--- DATA FOR THIS TASK Enclosed Below ---

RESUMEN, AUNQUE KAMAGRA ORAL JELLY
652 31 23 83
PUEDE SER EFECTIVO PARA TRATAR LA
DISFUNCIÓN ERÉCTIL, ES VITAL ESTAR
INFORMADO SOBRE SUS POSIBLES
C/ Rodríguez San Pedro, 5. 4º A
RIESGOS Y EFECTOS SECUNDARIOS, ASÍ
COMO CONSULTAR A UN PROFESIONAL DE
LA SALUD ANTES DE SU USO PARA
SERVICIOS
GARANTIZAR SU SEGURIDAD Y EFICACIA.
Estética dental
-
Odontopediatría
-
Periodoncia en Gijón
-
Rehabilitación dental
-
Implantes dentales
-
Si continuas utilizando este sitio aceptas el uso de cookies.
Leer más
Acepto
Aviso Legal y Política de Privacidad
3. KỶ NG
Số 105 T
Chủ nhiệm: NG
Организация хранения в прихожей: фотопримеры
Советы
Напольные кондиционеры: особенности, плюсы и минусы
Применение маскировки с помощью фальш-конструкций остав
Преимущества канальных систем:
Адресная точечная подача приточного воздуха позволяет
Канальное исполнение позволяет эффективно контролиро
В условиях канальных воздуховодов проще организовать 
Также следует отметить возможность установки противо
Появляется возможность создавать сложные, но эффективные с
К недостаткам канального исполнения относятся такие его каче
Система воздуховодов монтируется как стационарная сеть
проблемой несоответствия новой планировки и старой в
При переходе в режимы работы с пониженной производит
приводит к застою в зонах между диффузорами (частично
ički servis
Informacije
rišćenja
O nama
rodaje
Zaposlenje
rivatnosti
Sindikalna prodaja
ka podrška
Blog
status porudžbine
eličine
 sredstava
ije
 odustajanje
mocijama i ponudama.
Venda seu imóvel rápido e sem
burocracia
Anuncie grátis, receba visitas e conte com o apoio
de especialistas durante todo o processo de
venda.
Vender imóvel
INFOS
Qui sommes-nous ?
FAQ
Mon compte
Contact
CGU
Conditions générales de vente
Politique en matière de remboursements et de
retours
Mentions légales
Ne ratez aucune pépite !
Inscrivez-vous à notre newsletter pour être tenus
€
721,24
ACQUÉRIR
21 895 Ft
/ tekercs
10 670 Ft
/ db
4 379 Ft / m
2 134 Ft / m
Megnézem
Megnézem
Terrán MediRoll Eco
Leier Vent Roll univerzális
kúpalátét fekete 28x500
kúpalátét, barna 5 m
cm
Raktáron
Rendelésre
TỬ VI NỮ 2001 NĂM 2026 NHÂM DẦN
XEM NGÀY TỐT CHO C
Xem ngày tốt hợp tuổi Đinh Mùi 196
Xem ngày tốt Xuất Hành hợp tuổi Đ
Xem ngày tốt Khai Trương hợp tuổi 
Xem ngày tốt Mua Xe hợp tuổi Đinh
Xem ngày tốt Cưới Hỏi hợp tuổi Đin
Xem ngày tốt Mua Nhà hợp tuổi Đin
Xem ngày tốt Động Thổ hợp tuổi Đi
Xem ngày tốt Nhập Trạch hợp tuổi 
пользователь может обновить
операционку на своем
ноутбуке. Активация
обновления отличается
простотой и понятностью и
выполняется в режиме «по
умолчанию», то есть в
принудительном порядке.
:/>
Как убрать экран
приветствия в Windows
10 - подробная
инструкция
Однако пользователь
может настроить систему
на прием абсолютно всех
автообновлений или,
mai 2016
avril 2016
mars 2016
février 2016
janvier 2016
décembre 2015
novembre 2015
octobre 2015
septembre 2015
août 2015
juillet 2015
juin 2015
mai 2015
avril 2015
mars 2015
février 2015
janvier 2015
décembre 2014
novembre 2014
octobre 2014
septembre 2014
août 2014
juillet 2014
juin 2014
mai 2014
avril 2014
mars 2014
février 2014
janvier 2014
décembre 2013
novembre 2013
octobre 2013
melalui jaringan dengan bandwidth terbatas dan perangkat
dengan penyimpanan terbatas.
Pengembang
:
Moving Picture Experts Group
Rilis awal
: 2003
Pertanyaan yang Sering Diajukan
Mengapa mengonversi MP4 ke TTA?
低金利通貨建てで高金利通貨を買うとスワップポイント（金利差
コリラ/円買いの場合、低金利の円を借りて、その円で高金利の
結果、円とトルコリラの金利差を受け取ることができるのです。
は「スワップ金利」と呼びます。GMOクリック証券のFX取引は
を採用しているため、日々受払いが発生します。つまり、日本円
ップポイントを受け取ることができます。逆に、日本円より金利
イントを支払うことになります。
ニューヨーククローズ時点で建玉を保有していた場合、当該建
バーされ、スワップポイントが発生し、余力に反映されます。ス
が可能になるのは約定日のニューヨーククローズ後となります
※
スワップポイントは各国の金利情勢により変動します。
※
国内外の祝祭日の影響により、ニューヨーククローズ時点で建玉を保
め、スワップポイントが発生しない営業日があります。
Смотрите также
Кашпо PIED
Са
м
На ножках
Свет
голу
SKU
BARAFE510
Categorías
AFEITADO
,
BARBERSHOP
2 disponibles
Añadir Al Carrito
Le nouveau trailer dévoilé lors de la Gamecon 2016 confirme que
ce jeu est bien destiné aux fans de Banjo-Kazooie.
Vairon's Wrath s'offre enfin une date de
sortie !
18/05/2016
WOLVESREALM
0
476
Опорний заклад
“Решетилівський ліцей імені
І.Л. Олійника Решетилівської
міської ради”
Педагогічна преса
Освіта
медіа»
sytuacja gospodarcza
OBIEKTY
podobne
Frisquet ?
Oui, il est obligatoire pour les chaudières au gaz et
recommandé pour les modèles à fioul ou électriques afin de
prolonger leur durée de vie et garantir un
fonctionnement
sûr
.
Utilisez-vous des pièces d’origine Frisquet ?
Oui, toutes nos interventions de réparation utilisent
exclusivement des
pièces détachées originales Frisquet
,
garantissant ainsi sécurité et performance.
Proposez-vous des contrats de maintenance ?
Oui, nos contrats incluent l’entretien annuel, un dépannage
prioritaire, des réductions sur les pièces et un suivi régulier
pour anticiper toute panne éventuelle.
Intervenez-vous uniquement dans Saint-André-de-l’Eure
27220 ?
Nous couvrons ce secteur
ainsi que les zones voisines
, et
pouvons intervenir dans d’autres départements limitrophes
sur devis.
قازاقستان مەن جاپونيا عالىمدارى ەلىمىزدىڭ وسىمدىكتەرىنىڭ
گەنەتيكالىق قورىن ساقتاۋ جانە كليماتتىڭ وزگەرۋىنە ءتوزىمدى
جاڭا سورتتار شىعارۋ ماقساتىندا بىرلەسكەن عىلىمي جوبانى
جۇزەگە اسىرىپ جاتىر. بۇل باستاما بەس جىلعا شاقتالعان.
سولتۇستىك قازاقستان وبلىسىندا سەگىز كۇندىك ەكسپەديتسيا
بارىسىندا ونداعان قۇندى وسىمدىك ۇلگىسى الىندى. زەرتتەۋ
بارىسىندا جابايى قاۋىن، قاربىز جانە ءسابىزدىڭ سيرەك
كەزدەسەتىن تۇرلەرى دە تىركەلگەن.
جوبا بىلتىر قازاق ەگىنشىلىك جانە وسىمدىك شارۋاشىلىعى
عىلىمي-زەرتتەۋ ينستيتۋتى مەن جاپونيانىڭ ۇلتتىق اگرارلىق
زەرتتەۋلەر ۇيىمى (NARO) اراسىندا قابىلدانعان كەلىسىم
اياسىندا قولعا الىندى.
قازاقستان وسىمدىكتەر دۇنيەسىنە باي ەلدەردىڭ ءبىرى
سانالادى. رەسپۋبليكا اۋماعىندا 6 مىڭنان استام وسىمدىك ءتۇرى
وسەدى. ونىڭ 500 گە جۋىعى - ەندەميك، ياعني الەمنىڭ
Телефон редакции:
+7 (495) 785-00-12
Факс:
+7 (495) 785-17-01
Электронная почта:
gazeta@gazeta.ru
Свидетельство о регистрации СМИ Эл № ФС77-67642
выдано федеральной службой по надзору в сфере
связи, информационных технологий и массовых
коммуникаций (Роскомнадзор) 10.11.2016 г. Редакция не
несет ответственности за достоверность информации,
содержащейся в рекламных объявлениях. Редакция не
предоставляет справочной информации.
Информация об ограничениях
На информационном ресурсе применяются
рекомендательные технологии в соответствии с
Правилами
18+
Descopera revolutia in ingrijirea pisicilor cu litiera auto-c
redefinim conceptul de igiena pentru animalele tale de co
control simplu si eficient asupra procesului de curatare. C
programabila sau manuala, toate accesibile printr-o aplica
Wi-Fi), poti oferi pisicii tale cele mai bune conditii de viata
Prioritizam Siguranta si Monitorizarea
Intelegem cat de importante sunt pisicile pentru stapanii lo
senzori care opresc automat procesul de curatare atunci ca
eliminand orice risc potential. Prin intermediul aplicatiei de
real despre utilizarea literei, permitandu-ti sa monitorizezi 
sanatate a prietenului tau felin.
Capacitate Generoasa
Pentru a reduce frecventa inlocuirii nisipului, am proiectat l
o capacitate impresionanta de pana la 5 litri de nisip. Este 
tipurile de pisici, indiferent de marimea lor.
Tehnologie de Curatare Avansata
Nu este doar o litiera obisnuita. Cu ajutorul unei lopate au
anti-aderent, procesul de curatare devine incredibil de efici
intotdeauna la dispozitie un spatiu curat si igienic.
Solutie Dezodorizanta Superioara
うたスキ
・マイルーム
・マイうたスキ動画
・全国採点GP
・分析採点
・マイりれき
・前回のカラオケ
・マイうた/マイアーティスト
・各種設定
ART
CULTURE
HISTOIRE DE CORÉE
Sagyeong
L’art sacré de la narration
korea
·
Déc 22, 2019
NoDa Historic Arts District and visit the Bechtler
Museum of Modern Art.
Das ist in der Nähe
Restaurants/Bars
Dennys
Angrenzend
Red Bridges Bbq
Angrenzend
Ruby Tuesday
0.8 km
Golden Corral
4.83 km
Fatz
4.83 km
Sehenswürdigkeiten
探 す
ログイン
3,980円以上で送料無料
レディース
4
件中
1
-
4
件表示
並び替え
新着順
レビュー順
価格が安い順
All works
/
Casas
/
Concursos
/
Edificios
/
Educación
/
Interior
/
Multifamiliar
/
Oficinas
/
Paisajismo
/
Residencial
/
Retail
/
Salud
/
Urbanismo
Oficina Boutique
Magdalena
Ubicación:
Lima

--- End of Enclosed DATA FOR THIS TASK ---

## ABOUT THIS TASK:
Pull out all lines in the data above that include "возможность".

## SOLUTION FOR THIS TASK:
Также следует отметить возможность установки противо
Появляется возможность создавать сложные, но эффективные с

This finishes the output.